Kraft, Intel create face-scanning meal recommendation machine

Not sure what to cook for dinner? You're not alone! According to Kraft Foods, roughly 70 percent of American consumers walk into their local markets with no idea what they'll serve up later that night. So Kraft has teamed with Intel to lend a helping hand to the indecisive masses.

The idea is to place kiosks in grocery stores outfitted with facial-scan technology, which will deliver a rough demographic profile (gender and age) of the hungry shopper in question. The kiosk will then draw on scads of marketing data to deliver a dining recommendation -- from within the Kraft family of products, of course.
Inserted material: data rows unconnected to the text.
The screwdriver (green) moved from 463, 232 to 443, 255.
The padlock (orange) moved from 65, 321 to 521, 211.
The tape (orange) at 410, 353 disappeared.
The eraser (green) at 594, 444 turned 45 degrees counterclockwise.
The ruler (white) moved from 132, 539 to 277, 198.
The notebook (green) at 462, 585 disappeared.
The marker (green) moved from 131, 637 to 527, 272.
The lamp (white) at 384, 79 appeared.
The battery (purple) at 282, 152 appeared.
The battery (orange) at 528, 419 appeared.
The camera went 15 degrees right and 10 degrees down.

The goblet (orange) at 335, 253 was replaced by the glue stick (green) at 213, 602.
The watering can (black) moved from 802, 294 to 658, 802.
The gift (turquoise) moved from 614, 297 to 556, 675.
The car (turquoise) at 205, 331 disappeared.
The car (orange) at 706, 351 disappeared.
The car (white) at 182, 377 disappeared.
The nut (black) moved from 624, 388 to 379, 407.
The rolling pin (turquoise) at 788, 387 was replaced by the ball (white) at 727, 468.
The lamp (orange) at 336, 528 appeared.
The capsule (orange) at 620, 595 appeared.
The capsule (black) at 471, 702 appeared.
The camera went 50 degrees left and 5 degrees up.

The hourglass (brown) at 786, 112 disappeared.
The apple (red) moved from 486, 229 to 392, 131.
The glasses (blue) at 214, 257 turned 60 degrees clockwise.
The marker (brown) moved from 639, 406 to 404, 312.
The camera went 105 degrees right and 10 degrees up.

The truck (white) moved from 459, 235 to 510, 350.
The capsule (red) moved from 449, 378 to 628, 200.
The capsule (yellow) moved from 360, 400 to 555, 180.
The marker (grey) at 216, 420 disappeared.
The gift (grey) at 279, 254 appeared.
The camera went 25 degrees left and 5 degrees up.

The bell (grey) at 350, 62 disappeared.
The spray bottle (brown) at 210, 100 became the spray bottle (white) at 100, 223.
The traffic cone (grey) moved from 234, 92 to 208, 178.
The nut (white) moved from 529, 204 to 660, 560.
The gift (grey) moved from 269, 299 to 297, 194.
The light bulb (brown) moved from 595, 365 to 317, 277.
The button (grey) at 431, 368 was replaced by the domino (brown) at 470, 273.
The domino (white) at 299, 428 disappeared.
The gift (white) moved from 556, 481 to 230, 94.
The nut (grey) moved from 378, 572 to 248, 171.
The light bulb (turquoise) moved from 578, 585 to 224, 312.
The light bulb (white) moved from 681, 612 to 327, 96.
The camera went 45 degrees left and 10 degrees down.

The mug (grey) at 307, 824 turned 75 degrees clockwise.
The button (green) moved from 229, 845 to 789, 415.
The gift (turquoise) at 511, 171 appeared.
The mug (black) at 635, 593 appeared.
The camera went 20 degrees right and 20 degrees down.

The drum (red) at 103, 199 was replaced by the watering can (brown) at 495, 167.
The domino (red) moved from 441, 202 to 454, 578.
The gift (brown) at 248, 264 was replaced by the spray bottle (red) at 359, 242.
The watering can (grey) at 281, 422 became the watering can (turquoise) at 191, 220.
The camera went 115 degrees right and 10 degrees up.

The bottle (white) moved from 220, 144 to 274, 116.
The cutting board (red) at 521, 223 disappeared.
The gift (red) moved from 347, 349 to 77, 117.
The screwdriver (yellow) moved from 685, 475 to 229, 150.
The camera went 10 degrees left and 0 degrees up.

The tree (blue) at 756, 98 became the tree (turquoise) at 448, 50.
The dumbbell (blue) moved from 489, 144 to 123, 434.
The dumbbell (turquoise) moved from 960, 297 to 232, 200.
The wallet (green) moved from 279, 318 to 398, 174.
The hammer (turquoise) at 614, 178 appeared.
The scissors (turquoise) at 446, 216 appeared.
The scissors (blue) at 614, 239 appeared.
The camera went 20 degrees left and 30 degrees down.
Sounds like something straight out of "The Jetsons," doesn't it?

Fast Company reports:

The average shopper, says Kraft's VP of retail experience, Don King, has a paltry 10 recipes in his or her average meal-time rotation: Spaghetti, pizza, hamburgers, chicken, etc. Kraft's goal is to help them expand that repertoire using, of course, Kraft products. Plus, 70% of them enter the store without a clue as to what to serve that night for dinner.

So, when he or she passes by the kiosk, the digital signage, equipped with a freaky sort of Anonymous Video Analytics technology, zooms in on his or her face and instantly determines gender and age group to guess what products might exert some allure (hopefully it won't scan your second chin and suggest half a South Beach Living Fiber Fit Bar ... nothing else). For somebody who looks like she might be a mom of school-age kids, it would presumably recommend Oscar Mayer wieners with a side of Mac 'n' Cheese. A twenty-something guy with bloodshot eyes might be directed to the Tombstone Pizza aisle.

So how long until someone files a lawsuit alleging that a kiosk made a food recommendation on the basis of some outmoded demographic stereotype? We give it a week.